• _To do_
Please keep to the lines below from the one with "(549, 500) none" through the one with "(486, 167) none", and restate them word for word, ends included.

--- START ---

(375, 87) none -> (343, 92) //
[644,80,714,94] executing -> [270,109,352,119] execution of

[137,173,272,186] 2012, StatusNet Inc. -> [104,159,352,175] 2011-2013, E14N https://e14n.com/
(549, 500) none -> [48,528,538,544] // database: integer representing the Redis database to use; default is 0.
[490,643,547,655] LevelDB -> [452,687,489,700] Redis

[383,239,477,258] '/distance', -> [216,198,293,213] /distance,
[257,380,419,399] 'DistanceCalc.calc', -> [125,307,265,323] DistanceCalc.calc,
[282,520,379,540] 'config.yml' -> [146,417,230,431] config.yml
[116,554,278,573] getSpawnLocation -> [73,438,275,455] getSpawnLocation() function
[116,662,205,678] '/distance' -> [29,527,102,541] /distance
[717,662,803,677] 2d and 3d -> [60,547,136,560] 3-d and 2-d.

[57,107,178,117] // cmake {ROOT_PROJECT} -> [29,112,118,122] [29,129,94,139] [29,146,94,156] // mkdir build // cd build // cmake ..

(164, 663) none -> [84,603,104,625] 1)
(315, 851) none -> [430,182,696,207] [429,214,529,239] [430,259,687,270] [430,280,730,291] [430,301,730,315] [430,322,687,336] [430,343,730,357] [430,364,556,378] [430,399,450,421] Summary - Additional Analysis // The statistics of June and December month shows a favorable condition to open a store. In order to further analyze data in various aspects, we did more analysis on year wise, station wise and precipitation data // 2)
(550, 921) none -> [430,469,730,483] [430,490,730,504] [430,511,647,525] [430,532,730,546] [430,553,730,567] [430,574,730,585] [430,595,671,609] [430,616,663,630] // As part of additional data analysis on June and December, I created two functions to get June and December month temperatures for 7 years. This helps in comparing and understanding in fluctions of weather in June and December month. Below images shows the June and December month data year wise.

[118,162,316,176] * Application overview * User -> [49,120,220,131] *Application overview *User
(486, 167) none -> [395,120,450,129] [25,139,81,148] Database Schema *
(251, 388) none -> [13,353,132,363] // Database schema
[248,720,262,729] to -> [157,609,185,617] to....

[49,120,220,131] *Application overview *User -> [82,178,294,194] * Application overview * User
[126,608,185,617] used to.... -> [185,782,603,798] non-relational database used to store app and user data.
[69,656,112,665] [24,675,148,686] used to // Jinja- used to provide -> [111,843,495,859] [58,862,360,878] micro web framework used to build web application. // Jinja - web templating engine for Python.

--- END ---

• _Task response_
(549, 500) none -> [48,528,538,544] // database: integer representing the Redis database to use; default is 0.
[490,643,547,655] LevelDB -> [452,687,489,700] Redis

[383,239,477,258] '/distance', -> [216,198,293,213] /distance,
[257,380,419,399] 'DistanceCalc.calc', -> [125,307,265,323] DistanceCalc.calc,
[282,520,379,540] 'config.yml' -> [146,417,230,431] config.yml
[116,554,278,573] getSpawnLocation -> [73,438,275,455] getSpawnLocation() function
[116,662,205,678] '/distance' -> [29,527,102,541] /distance
[717,662,803,677] 2d and 3d -> [60,547,136,560] 3-d and 2-d.

[57,107,178,117] // cmake {ROOT_PROJECT} -> [29,112,118,122] [29,129,94,139] [29,146,94,156] // mkdir build // cd build // cmake ..

(164, 663) none -> [84,603,104,625] 1)
(315, 851) none -> [430,182,696,207] [429,214,529,239] [430,259,687,270] [430,280,730,291] [430,301,730,315] [430,322,687,336] [430,343,730,357] [430,364,556,378] [430,399,450,421] Summary - Additional Analysis // The statistics of June and December month shows a favorable condition to open a store. In order to further analyze data in various aspects, we did more analysis on year wise, station wise and precipitation data // 2)
(550, 921) none -> [430,469,730,483] [430,490,730,504] [430,511,647,525] [430,532,730,546] [430,553,730,567] [430,574,730,585] [430,595,671,609] [430,616,663,630] // As part of additional data analysis on June and December, I created two functions to get June and December month temperatures for 7 years. This helps in comparing and understanding in fluctions of weather in June and December month. Below images shows the June and December month data year wise.

[118,162,316,176] * Application overview * User -> [49,120,220,131] *Application overview *User
(486, 167) none -> [395,120,450,129] [25,139,81,148] Database Schema *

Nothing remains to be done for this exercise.